809.504 Contracting officer responsibilities.
(a) A contracting officer must determine whether awarding a contract will result in an actual or potential conflict of interest for the contractor.
(1) The contracting officer will make a conflict of interest determination after reviewing information submitted by offerors, evaluating information gathered under FAR 9.506, and exercising his or her own judgment.
(2) In evaluating possible organizational conflicts of interest, the contracting officer may obtain the advice of legal counsel and the assistance of technical specialists.
(b) If the contracting officer determines that there is no way to avoid or mitigate an organizational conflict of interest arising from a contract award, the contracting officer may disqualify the offeror from award under FAR 9.504(e).
(c) Even if awarding a contract will result in an organizational conflict of interest, the contracting officer may request a waiver from his or her HCA if awarding the contract is in the best interests of the Government.
(1) Before granting a waiver request under this paragraph, the HCA must obtain the concurrence of OGC.
(2) If the HCA grants a waiver request, the contracting officer may set contract terms and conditions to reduce any organizational conflict of interest to the greatest extent possible.
(d) In any solicitation for the services addressed at FAR 9.502, the contracting officer must require that each offeror submits a statement with its offer disclosing all facts relevant to an existing or potential organizational conflict of interest involving the contractor or any subcontractor during the life of the contract (see 809.507-1(b) and 852.209-70).
809.507 Solicitation provisions and contract clause.
809.507-1 Solicitation provisions.
(a) While conflicts of interest may not presently exist, award of certain types of contracts may create potential future organizational conflicts of interest (see FAR 9.508 for examples).
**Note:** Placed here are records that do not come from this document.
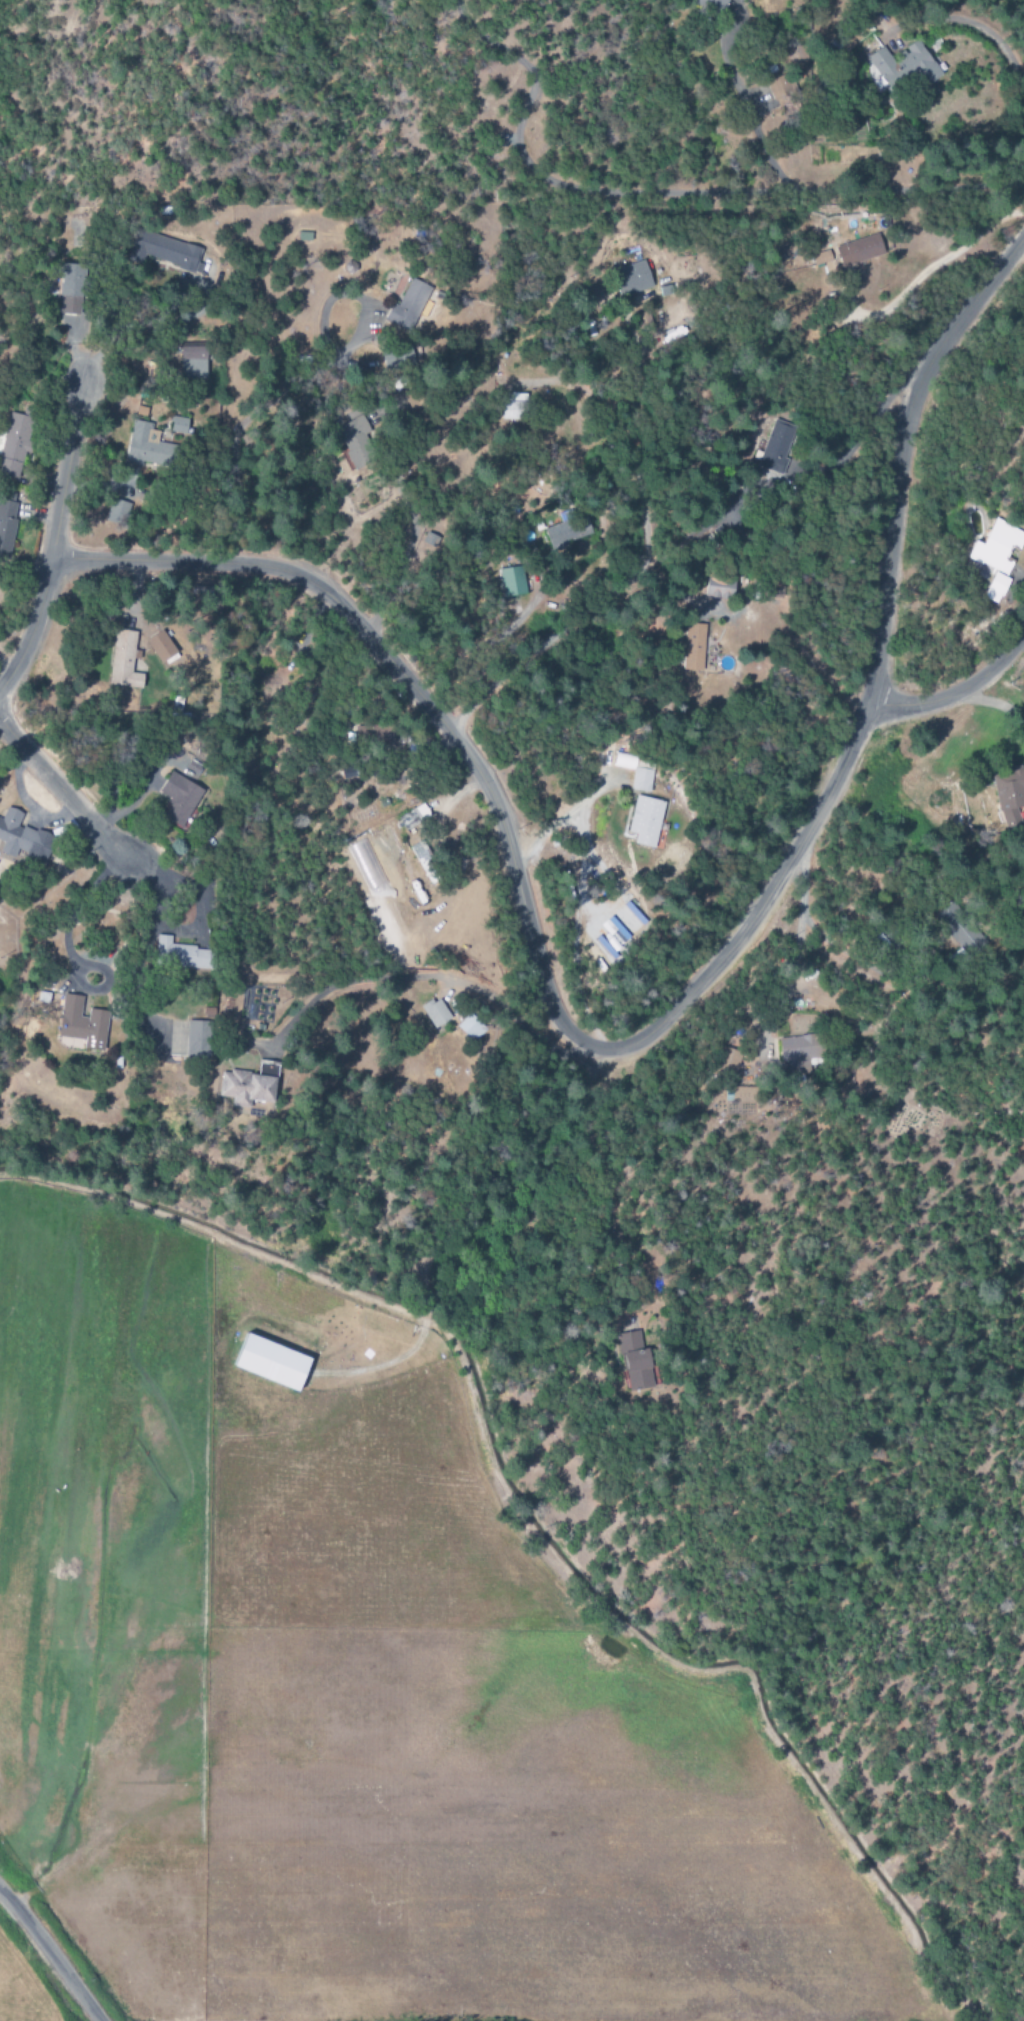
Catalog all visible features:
building: (712, 4)
road: (967, 22)
building: (904, 65)
building: (781, 89)
road: (671, 193)
building: (859, 250)
building: (164, 252)
building: (633, 278)
building: (69, 289)
building: (407, 306)
building: (192, 362)
building: (513, 406)
road: (859, 435)
building: (355, 441)
building: (140, 444)
building: (14, 445)
building: (776, 447)
building: (116, 511)
building: (566, 532)
road: (56, 535)
building: (996, 547)
building: (512, 581)
building: (719, 587)
building: (995, 588)
building: (160, 646)
building: (694, 647)
building: (123, 661)
road: (873, 677)
road: (957, 691)
road: (416, 692)
building: (378, 733)
building: (635, 773)
road: (63, 791)
building: (1010, 793)
building: (179, 799)
building: (646, 821)
building: (22, 837)
building: (629, 921)
building: (952, 924)
building: (179, 954)
building: (435, 1013)
building: (82, 1024)
building: (470, 1028)
building: (198, 1040)
building: (797, 1053)
building: (727, 1061)
building: (250, 1088)
building: (742, 1095)
building: (271, 1363)
building: (636, 1363)
crop: (353, 1688)
road: (51, 1954)

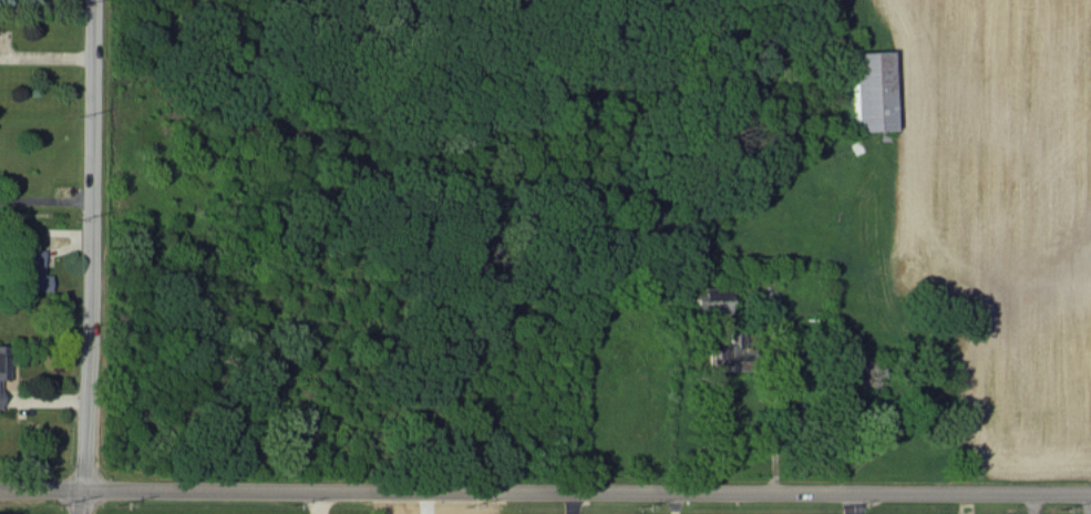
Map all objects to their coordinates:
building: (870, 89)
road: (44, 199)
road: (88, 246)
building: (32, 270)
building: (709, 299)
building: (725, 351)
building: (3, 361)
road: (545, 492)
road: (79, 503)
road: (316, 503)

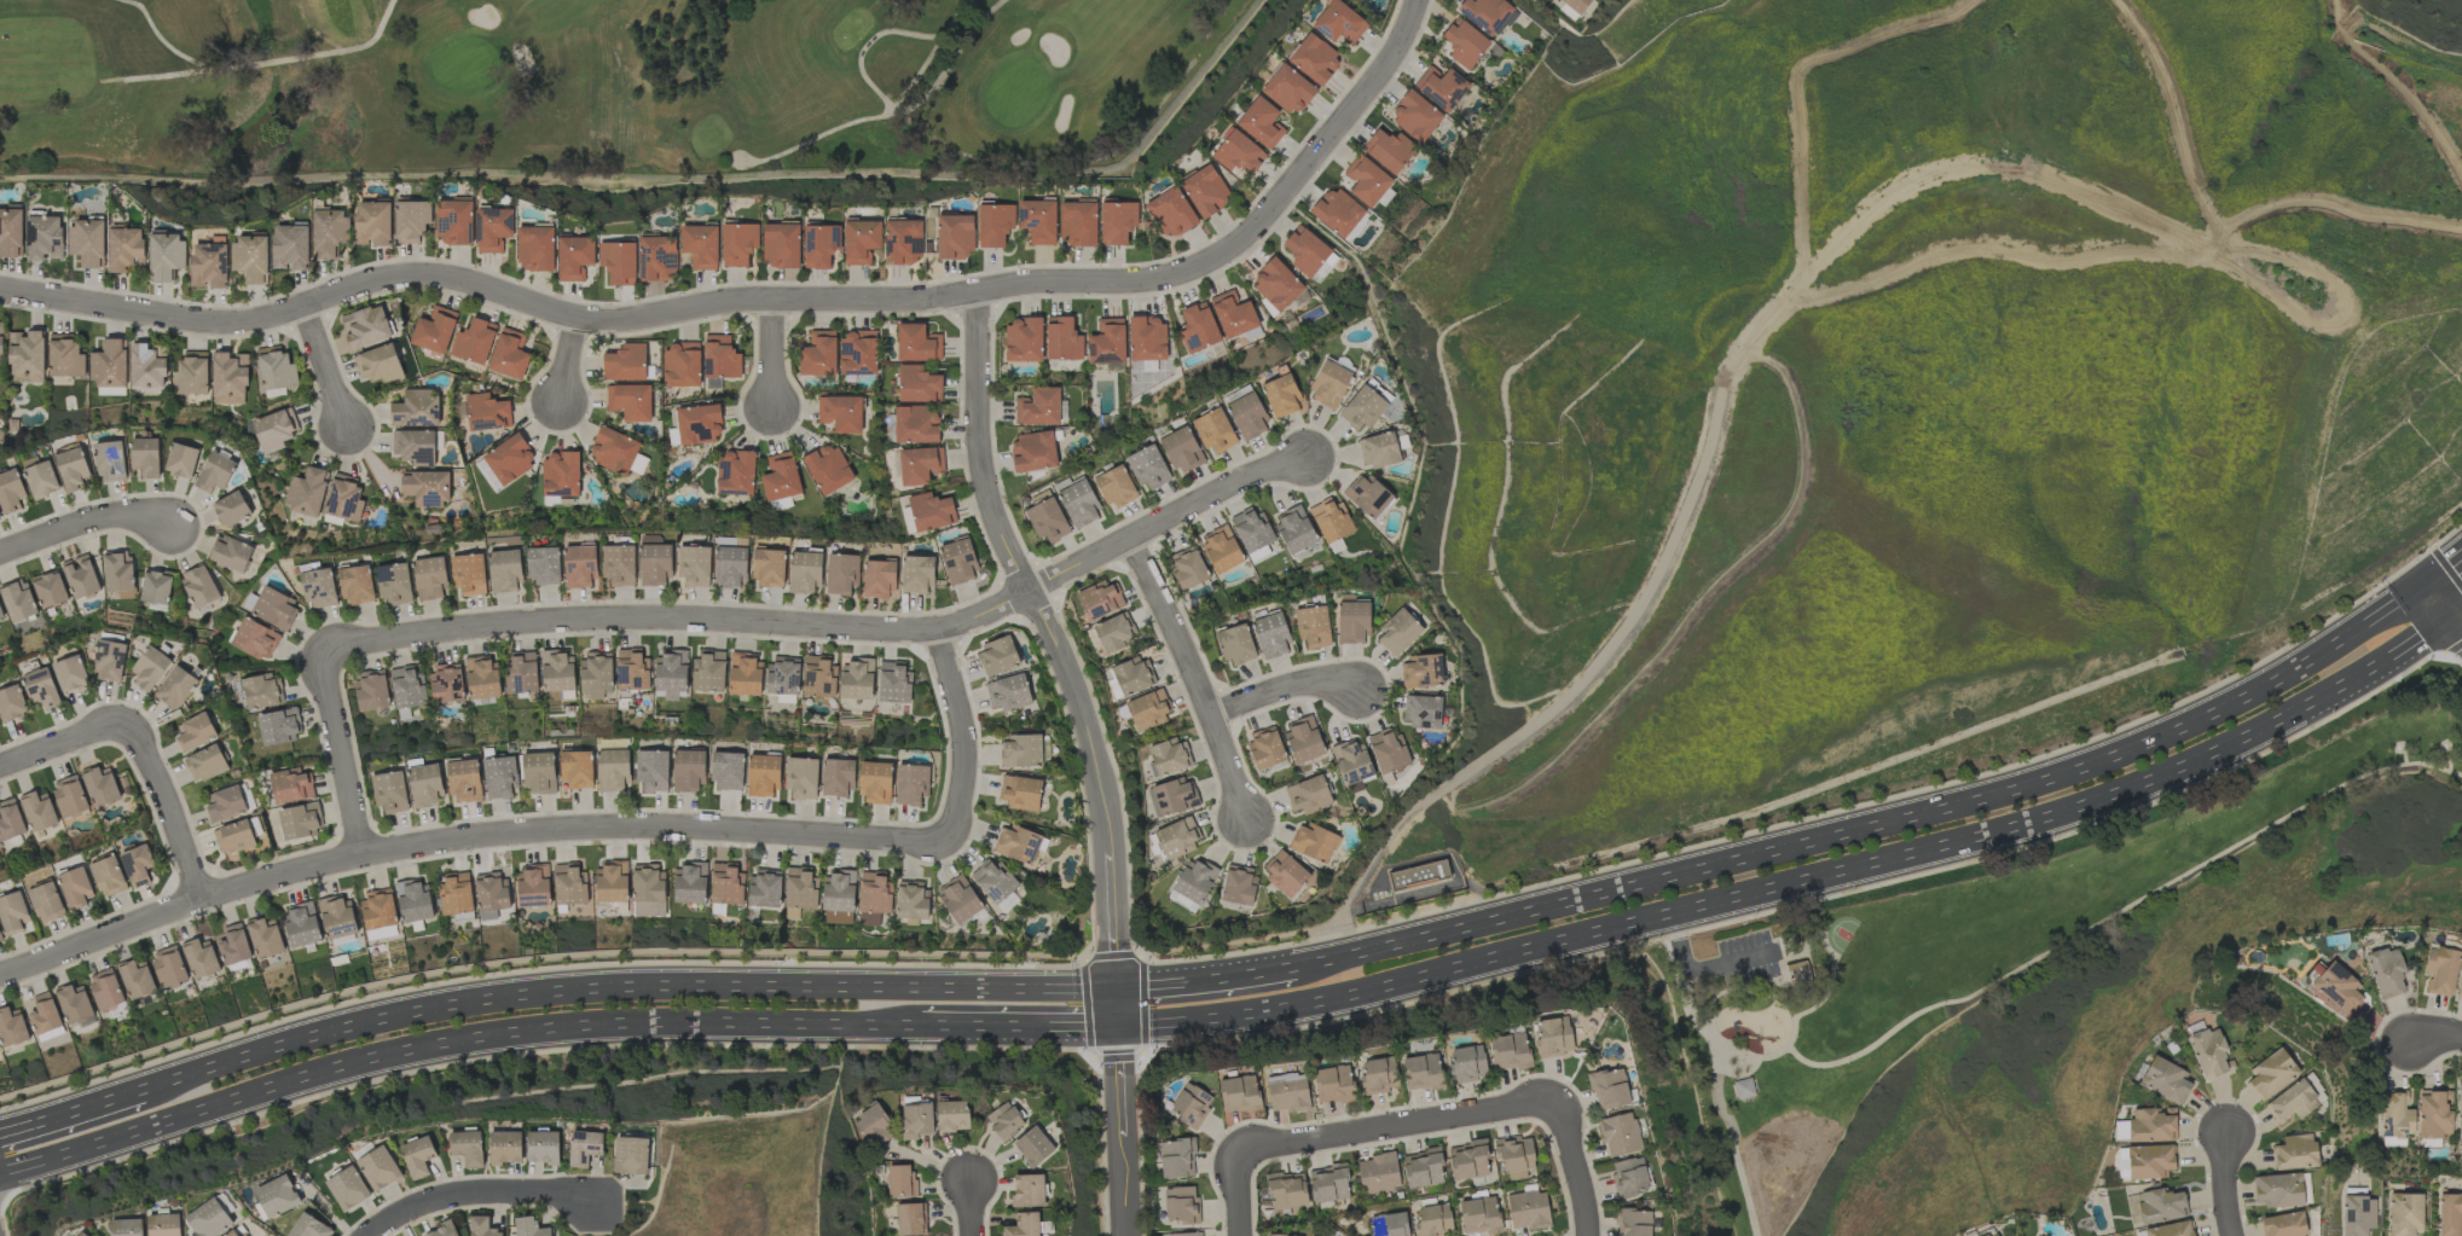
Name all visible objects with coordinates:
building: (1576, 5)
building: (1487, 15)
building: (1339, 23)
building: (1464, 44)
building: (1314, 58)
road: (1796, 68)
park: (596, 83)
building: (1441, 87)
road: (2398, 87)
building: (1289, 90)
building: (1415, 117)
road: (2172, 118)
building: (1260, 122)
building: (1388, 150)
building: (1237, 153)
building: (1366, 181)
building: (1205, 191)
road: (2331, 208)
building: (1171, 212)
building: (1337, 212)
building: (411, 220)
building: (1038, 221)
building: (453, 222)
building: (1117, 222)
building: (372, 224)
building: (994, 224)
building: (1078, 224)
building: (493, 229)
building: (11, 233)
building: (329, 233)
building: (955, 236)
building: (44, 238)
building: (87, 242)
building: (860, 242)
building: (903, 242)
building: (738, 243)
building: (780, 245)
building: (819, 245)
building: (700, 246)
building: (290, 247)
building: (126, 249)
building: (535, 249)
building: (1305, 251)
road: (2002, 251)
building: (166, 257)
building: (574, 257)
building: (251, 258)
building: (657, 258)
building: (618, 262)
building: (208, 265)
building: (1325, 266)
building: (1276, 285)
road: (766, 299)
power tower: (2309, 302)
road: (2343, 309)
building: (1233, 314)
building: (366, 327)
building: (1198, 328)
building: (434, 330)
building: (1146, 338)
building: (1023, 340)
building: (1062, 340)
building: (473, 341)
building: (1107, 342)
building: (917, 343)
building: (1, 345)
building: (858, 353)
building: (508, 354)
building: (818, 354)
building: (64, 356)
building: (26, 357)
building: (720, 357)
road: (771, 358)
road: (567, 360)
road: (327, 363)
building: (625, 363)
building: (108, 364)
building: (378, 364)
building: (681, 365)
building: (146, 367)
building: (275, 369)
building: (190, 376)
building: (229, 378)
building: (1329, 383)
building: (918, 385)
building: (1281, 396)
building: (629, 401)
building: (1038, 407)
building: (415, 409)
building: (1362, 409)
road: (1718, 409)
building: (486, 412)
building: (840, 413)
building: (1247, 417)
building: (916, 424)
building: (698, 425)
building: (274, 430)
building: (1214, 430)
building: (414, 447)
building: (1180, 450)
building: (1378, 450)
building: (1033, 451)
building: (616, 452)
building: (145, 457)
building: (181, 460)
building: (509, 460)
building: (110, 461)
building: (919, 465)
building: (1148, 467)
building: (73, 469)
building: (828, 469)
building: (215, 472)
building: (735, 473)
building: (559, 475)
building: (487, 476)
building: (40, 477)
building: (780, 477)
building: (425, 487)
building: (1114, 487)
building: (10, 491)
building: (306, 493)
building: (1368, 496)
building: (343, 498)
building: (779, 504)
building: (1079, 504)
building: (231, 509)
building: (930, 511)
building: (0, 517)
road: (87, 520)
building: (1047, 520)
building: (1331, 520)
building: (1251, 530)
building: (732, 542)
building: (1221, 550)
building: (231, 553)
building: (1258, 554)
building: (958, 562)
building: (542, 565)
building: (619, 565)
building: (654, 565)
building: (694, 565)
building: (579, 566)
building: (729, 567)
building: (768, 568)
building: (1188, 568)
road: (2442, 569)
building: (504, 571)
building: (117, 572)
building: (804, 572)
building: (841, 573)
building: (468, 574)
building: (916, 575)
building: (80, 576)
building: (430, 578)
building: (878, 579)
building: (394, 584)
building: (356, 585)
building: (198, 586)
building: (155, 587)
building: (317, 587)
building: (49, 589)
building: (1099, 600)
building: (18, 601)
building: (274, 608)
road: (2442, 610)
building: (1, 613)
building: (1352, 623)
road: (830, 626)
building: (1312, 626)
building: (1398, 633)
building: (1114, 634)
building: (1271, 636)
building: (255, 639)
building: (1235, 644)
road: (1059, 655)
building: (997, 657)
building: (110, 661)
building: (150, 668)
building: (631, 670)
building: (557, 671)
building: (521, 672)
building: (708, 672)
building: (1421, 672)
building: (70, 674)
building: (595, 675)
building: (670, 675)
building: (745, 675)
building: (783, 675)
building: (481, 676)
building: (1133, 676)
building: (819, 677)
building: (856, 679)
road: (1192, 679)
building: (446, 683)
building: (894, 683)
building: (175, 687)
building: (41, 688)
building: (407, 688)
road: (1280, 689)
building: (263, 691)
building: (370, 691)
building: (1008, 693)
building: (12, 704)
building: (1148, 709)
building: (1422, 711)
building: (279, 726)
building: (195, 732)
road: (960, 735)
road: (63, 739)
building: (1303, 740)
building: (1265, 748)
building: (1021, 750)
road: (342, 752)
building: (1388, 754)
building: (1169, 758)
building: (1351, 762)
building: (206, 763)
building: (576, 769)
building: (612, 770)
building: (652, 770)
building: (688, 770)
building: (727, 771)
building: (538, 772)
building: (762, 776)
building: (500, 777)
building: (801, 778)
building: (837, 778)
building: (464, 781)
building: (875, 783)
building: (911, 784)
building: (100, 786)
building: (290, 786)
building: (425, 786)
building: (389, 792)
building: (1020, 793)
building: (1308, 795)
building: (69, 796)
building: (1173, 797)
building: (225, 803)
road: (167, 804)
building: (38, 811)
building: (10, 820)
building: (299, 822)
road: (1875, 826)
building: (234, 837)
road: (464, 837)
building: (1177, 838)
building: (1313, 842)
building: (1019, 844)
building: (137, 864)
building: (1285, 873)
building: (1418, 875)
building: (108, 876)
building: (993, 880)
building: (1194, 880)
building: (611, 881)
building: (690, 882)
road: (1811, 882)
building: (569, 884)
building: (726, 884)
building: (533, 885)
building: (1239, 885)
building: (76, 887)
building: (764, 888)
building: (800, 888)
building: (648, 890)
building: (455, 893)
building: (839, 893)
building: (491, 895)
building: (874, 895)
building: (911, 900)
building: (959, 900)
building: (413, 901)
building: (1182, 901)
building: (46, 902)
road: (2120, 911)
building: (13, 913)
building: (378, 914)
building: (337, 917)
building: (301, 924)
road: (1339, 926)
road: (1676, 929)
park: (1841, 935)
building: (264, 939)
building: (233, 945)
park: (1970, 945)
building: (200, 958)
parking lot: (1748, 964)
building: (168, 967)
road: (1716, 968)
building: (2440, 970)
building: (1798, 972)
building: (2385, 972)
building: (136, 979)
road: (1831, 982)
road: (1201, 983)
building: (2459, 987)
building: (105, 989)
road: (623, 989)
building: (2336, 990)
road: (1678, 991)
road: (1711, 1003)
building: (74, 1004)
building: (43, 1014)
building: (11, 1028)
road: (1018, 1031)
building: (1553, 1036)
road: (2437, 1038)
road: (1707, 1041)
road: (451, 1045)
building: (1509, 1051)
building: (2207, 1052)
building: (1467, 1064)
building: (1421, 1072)
building: (2271, 1074)
building: (1377, 1075)
building: (2165, 1080)
building: (1333, 1084)
building: (1609, 1088)
building: (1743, 1089)
building: (1287, 1092)
building: (1239, 1094)
building: (2291, 1102)
building: (2459, 1105)
building: (1190, 1106)
road: (71, 1112)
building: (2434, 1114)
building: (952, 1116)
building: (2396, 1119)
building: (915, 1120)
building: (1005, 1121)
road: (1393, 1125)
building: (2150, 1126)
building: (874, 1127)
building: (2120, 1130)
road: (1122, 1132)
building: (1619, 1134)
building: (1034, 1146)
building: (505, 1147)
building: (542, 1147)
building: (584, 1147)
building: (467, 1148)
building: (2295, 1153)
building: (630, 1155)
building: (417, 1156)
road: (1735, 1156)
building: (1515, 1157)
building: (1176, 1158)
building: (1468, 1160)
building: (2149, 1161)
road: (1573, 1166)
building: (378, 1168)
building: (1423, 1170)
building: (1378, 1174)
building: (1629, 1177)
building: (900, 1181)
road: (2222, 1183)
building: (1328, 1184)
building: (347, 1188)
building: (1027, 1190)
building: (1286, 1190)
building: (2278, 1190)
road: (478, 1194)
road: (1238, 1195)
building: (277, 1196)
building: (1180, 1205)
building: (2159, 1206)
road: (969, 1208)
building: (1527, 1210)
building: (2404, 1214)
building: (1479, 1215)
building: (2357, 1215)
building: (2449, 1215)
building: (209, 1219)
building: (910, 1219)
building: (1432, 1220)
building: (1633, 1222)
building: (164, 1225)
building: (1023, 1225)
building: (1388, 1225)
building: (2282, 1225)
building: (127, 1227)
building: (308, 1227)
building: (482, 1227)
building: (530, 1227)
building: (2171, 1229)
building: (442, 1230)
building: (82, 1234)
building: (233, 1234)
building: (1184, 1234)
building: (1991, 1234)
building: (1278, 1235)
If a solicitation may create a potential future organizational conflict of interest, the contracting officer shall insert a provision in the solicitation imposing an appropriate restraint on the contractor’s eligibility for award of contracts in the future. Under FAR 9.507-1, the restraint must be appropriate to the nature of the conflict and may exclude the contractor from award of one or more contracts in the future.
(b) The clause at 852.209-70, Organizational conflicts of interest, must be included in any solicitation for the services addressed in FAR 9.502.